When I say “a straightforward heist show,” here’s what I mean:

The planner/planners has/have an idea for a theft. A group of collaborators is assembled. A plan is formulated. We learn about the security, the problems to be overcome during the theft. We do not necessarily have to learn (in fact, we usually don’t learn) exactly how the theft will be done, but we’re given clues that will make the theft’s intricacies make sense after it’s done. We meet the adversary: sometimes a bad guy, a gangster or something, but sometimes a good guy, like a cop. After all, the heist crew is, objectively, made up of bad guys.

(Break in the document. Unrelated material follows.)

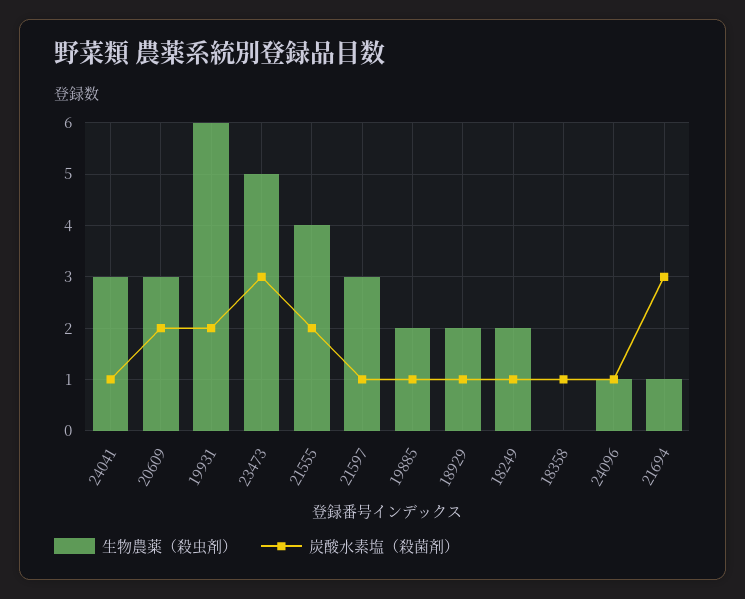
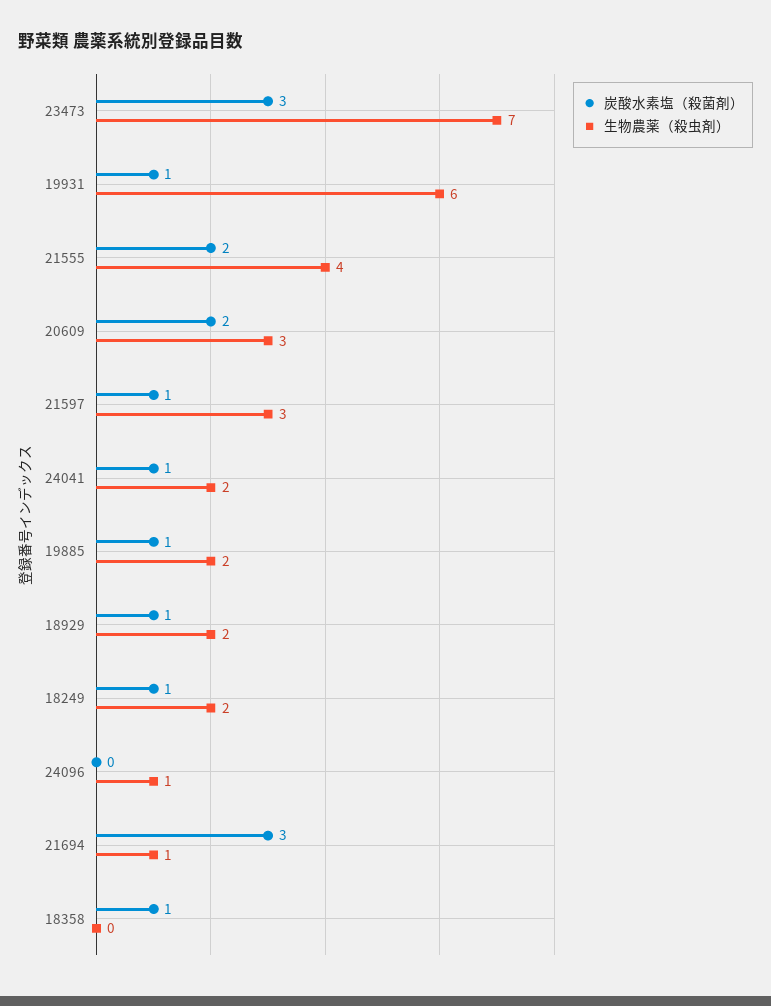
生物農薬（殺虫剤）, 24041: 3 -> 2
炭酸水素塩（殺菌剤）, 19931: 2 -> 1
生物農薬（殺虫剤）, 23473: 5 -> 7
炭酸水素塩（殺菌剤）, 24096: 1 -> 0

Then the theft is carried out. Something goes wrong, usually; maybe a double-cross, maybe just bad luck. Then the thieves have to figure out how to fix whatever went wrong, and attempt to get away with, preferably, whatever they were trying to steal, but with only their freedom is just fine too.

Nobody’s managed to do a show like this and have it last very long. “Thief,” an Emmy-winning miniseries on FX from 2006, had laughably low ratings and wasn’t renewed. “Heist,” also from 2006, was cancelled after five episodes. There are shows with nods to the heist formula — con man shows, spy shows, mystery shows, some episodes of general crime-based shows like “Breaking Bad” — but no straight-up heist show has ever cracked the television puzzle. The newest attempt is a web series called “Caper,” which is about superhero burglars, so, you know, let’s reserve judgment, but.

The heist is a very specific and strict formula, perhaps even more strict than the procedurals that litter our TVs. Would anyone watch that same structure, six or 10 or 12 or 22 times over the course of a season? I mean, I would, but nobody else would, and I wouldn’t blame anyone for that. But! What hasn’t really been done is a season-long heist. Why not stretch it out? Spend a couple episodes assembling a crew. Maybe one of the needed crew members is in jail, so the proto-crew needs to do a little heist to break him out. Fun episode! Then spend another few episodes creating the plan, figuring out what the obstacles are. That’ll require a bunch of little heists! The crew will have to get the right equipment, get people undercover in the right places, figure out the layouts, sneak in and out of places. Unexpected developments should be expected.

Then there’s the heist itself, which should take place with a good few episodes left in the season, because oh man, someone is going to double-cross someone else, or the loot is going to be not as expected, or the getaway is going to fall apart. I don’t know. I’m not going to write the whole thing for you, you lazy TV writers. This is just a skeleton proposal.

Then at the end of the season, the crew gets away with it. Or doesn’t. Next season can start all over again.

Who do I have to call to get this to happen?